4.4.8. Statistical Analysis

Graphs and statistical analyses were performed using GraphPad Prism 7 (San Diego, CA, USA). Student’s t-tests were performed on qRT-PCR and Western blot data; p < 0.05 was considered significant. One-way ANOVA was performed for scoring of p62 aggregate size, p-values (* p ≤ 0.05). Kolmogorov–Smirnov tests were performed for co-localization, particle size, and FRET analysis p-values (* p ≤ 0.05).

5. Conclusions

This is the first demonstration of the expression of different p62 isoforms in human liver and their functional relevance in protein aggregation and interaction with keratin both in vitro and in human liver tissues.
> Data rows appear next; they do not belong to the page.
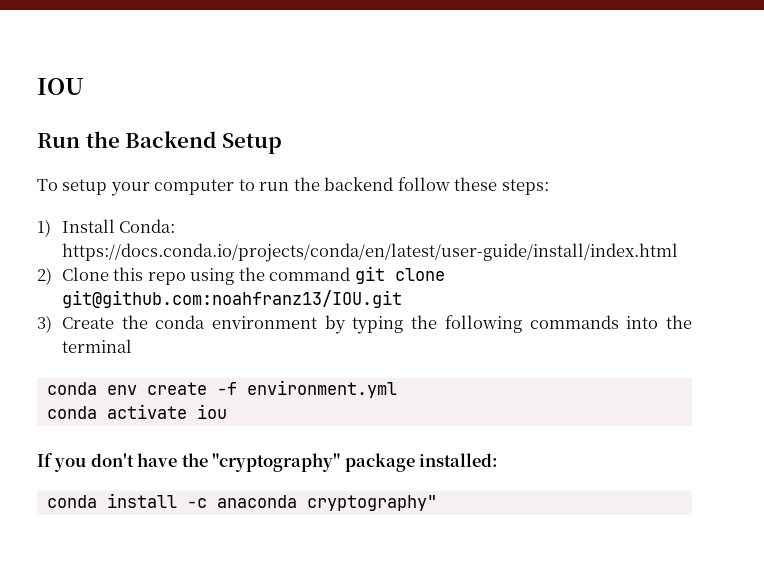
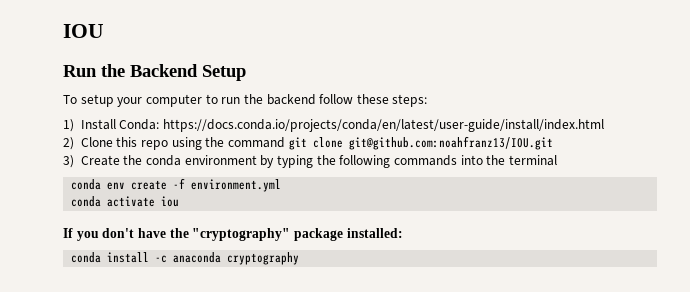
[306,495,437,511] cryptography" -> [227,252,300,265] cryptography

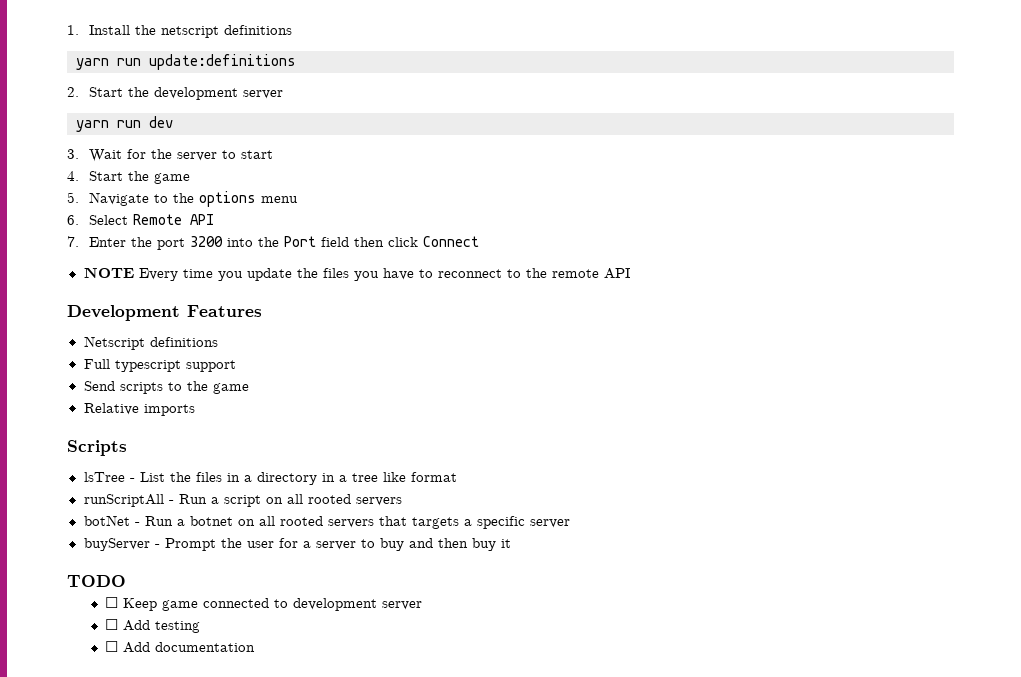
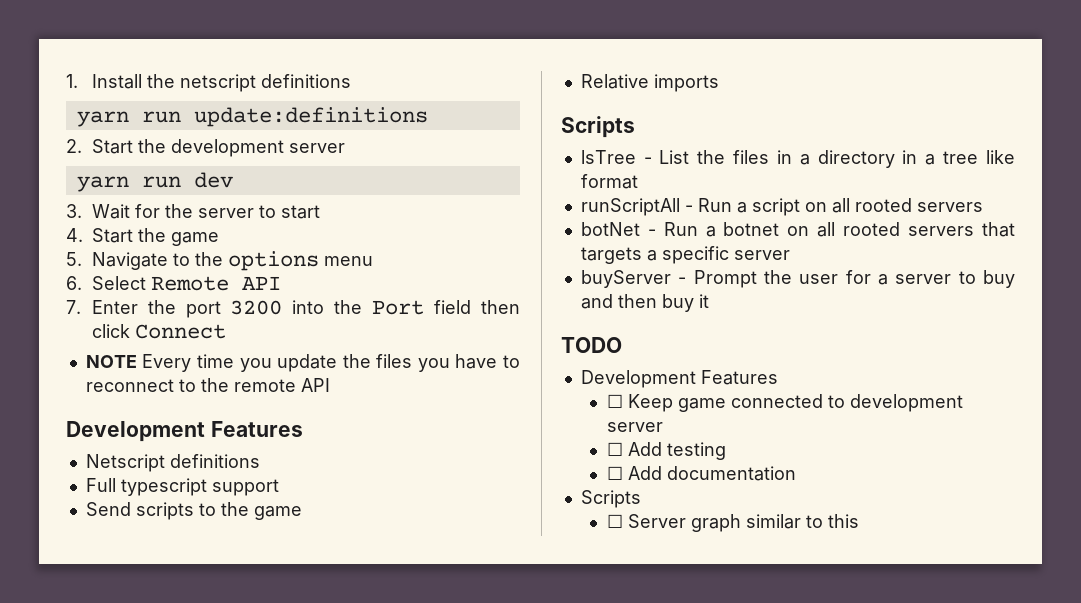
(126, 581) none -> [580,370,778,388] // Development Features
(256, 647) none -> [580,490,641,508] [606,514,859,532] // Scripts // ☐ Server graph similar to this

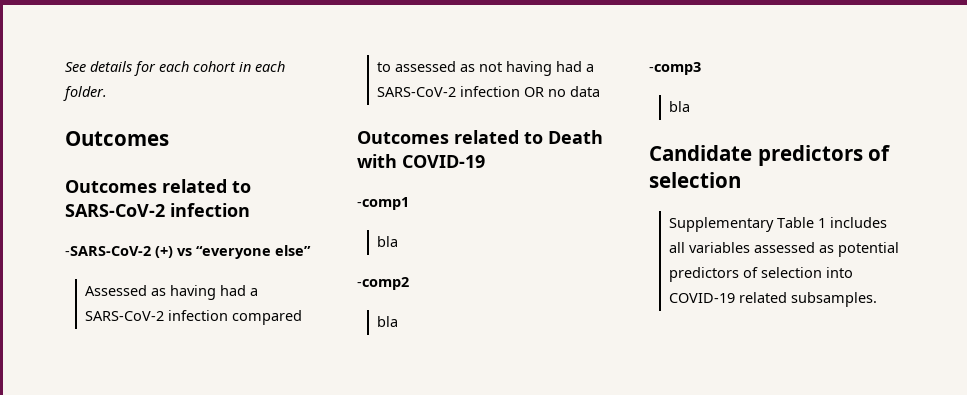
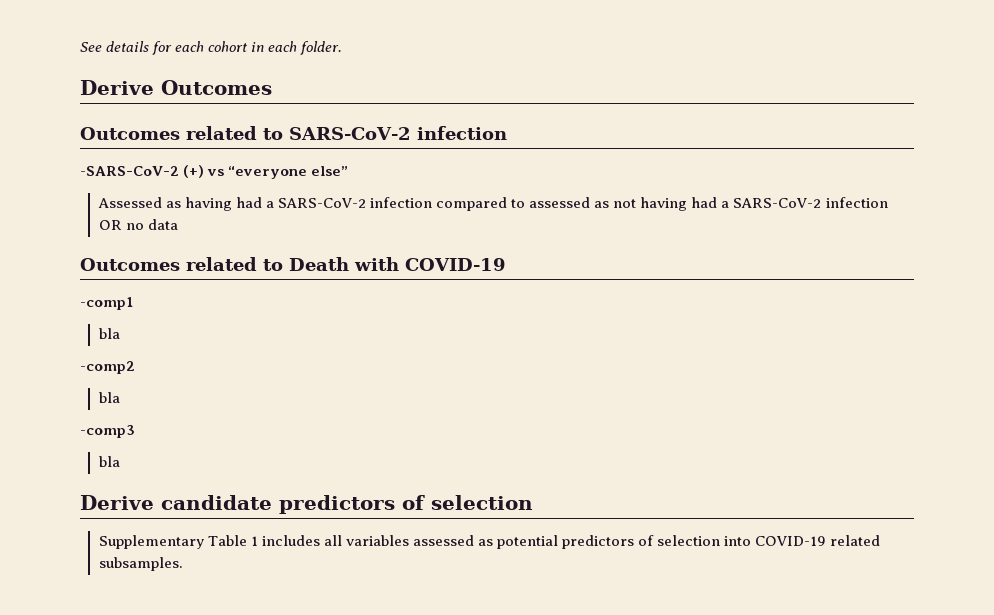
(107, 93) none -> [80,80,154,95] Derive
[649,145,752,161] Candidate -> [80,495,272,510] Derive candidate

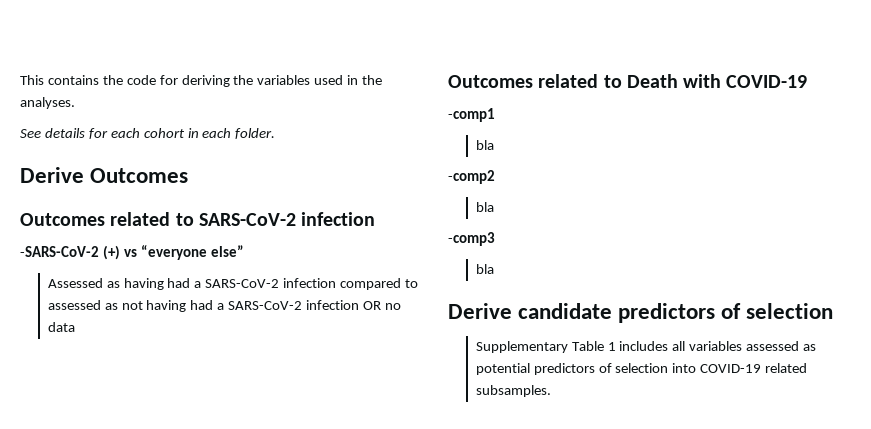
(80, 47) none -> [20,75,383,87] [20,97,75,109] This contains the code for deriving the variables used in the analyses. //

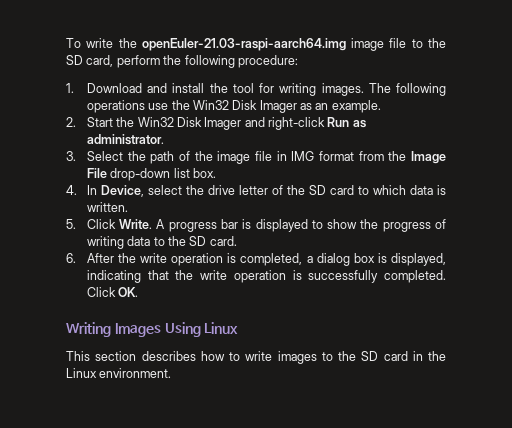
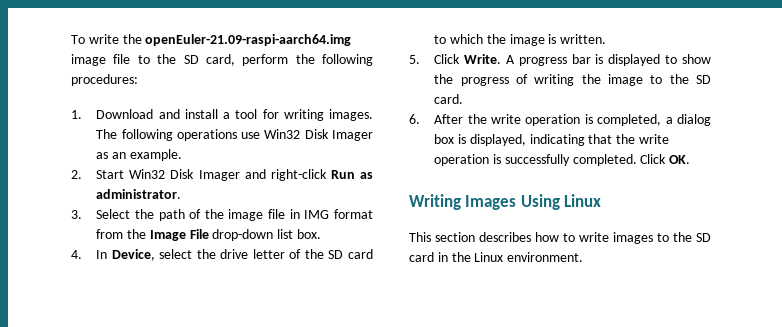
[141,38,346,51] openEuler-21.03-raspi-aarch64.img -> [145,34,352,46] openEuler-21.09-raspi-aarch64.img
[237,55,298,68] procedure: -> [71,74,138,86] procedures:
[209,83,228,93] the -> [223,112,231,119] a
[171,100,190,110] the -> (261, 135) none
[116,117,135,127] the -> (125, 174) none
[409,185,433,195] data -> [486,34,545,46] the image
[127,236,151,246] data -> [581,74,643,86] the image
p62-H1 and p62-H2 isoforms have different properties in protein aggregation;

p62-H2 forms larger aggregates in CHO-K1 and PLC/PRF/5 cells and is present in IHBs in human liver diseases;

p62-H1 forms smaller aggregates in vitro and is present together with p62-H2 in MDBs in human liver disease;

p62-H2 and p62-H1 differ in their ability to acquire cross-β-sheet conformation in protein aggregates.

Consequently, the role of different p62 isoforms should be considered in future studies concerning p62 in protein homeostasis and protein aggregation diseases.